When the line containing "decision when you" is found in the data below, copy it and each line after it through the line containing "come as a surprise.", exactly and with no others.

··· RECORD EXTRACTS ···

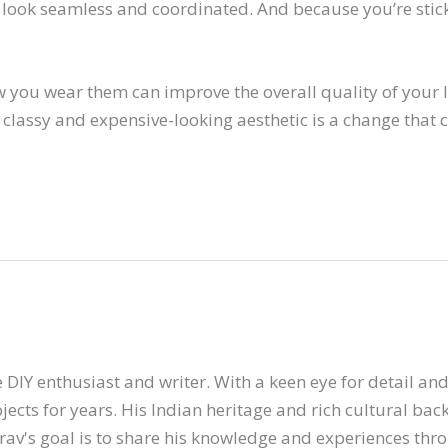
look seamless and coordinated. And because you’re sticki
 you wear them can improve the overall quality of your l
 classy and expensive-looking aesthetic is a change that 
 DIY enthusiast and writer. With a keen eye for detail and 
ects for years. His Indian heritage and rich cultural ba
arav's goal is to share his knowledge and experiences thr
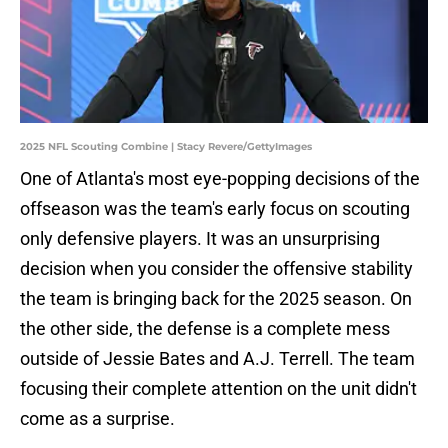
2025 NFL Scouting Combine | Stacy Revere/GettyImages
One of Atlanta's most eye-popping decisions of the
offseason was the team's early focus on scouting
only defensive players. It was an unsurprising
decision when you consider the offensive stability
the team is bringing back for the 2025 season. On
the other side, the defense is a complete mess
outside of Jessie Bates and A.J. Terrell. The team
focusing their complete attention on the unit didn't
come as a surprise.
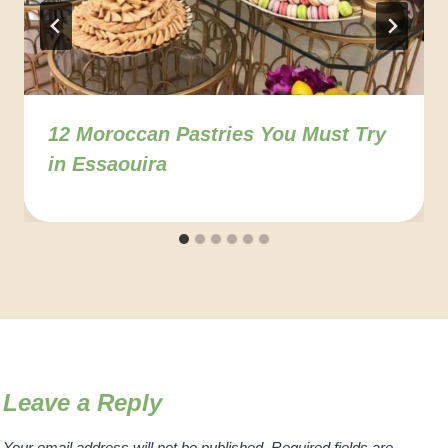
12 Moroccan Pastries You Must Try
in Essaouira
Leave a Reply
Your email address will not be published.
Required fields are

···

## ANSWER SPACE
decision when you consider the offensive stability
the team is bringing back for the 2025 season. On
the other side, the defense is a complete mess
outside of Jessie Bates and A.J. Terrell. The team
focusing their complete attention on the unit didn't
come as a surprise.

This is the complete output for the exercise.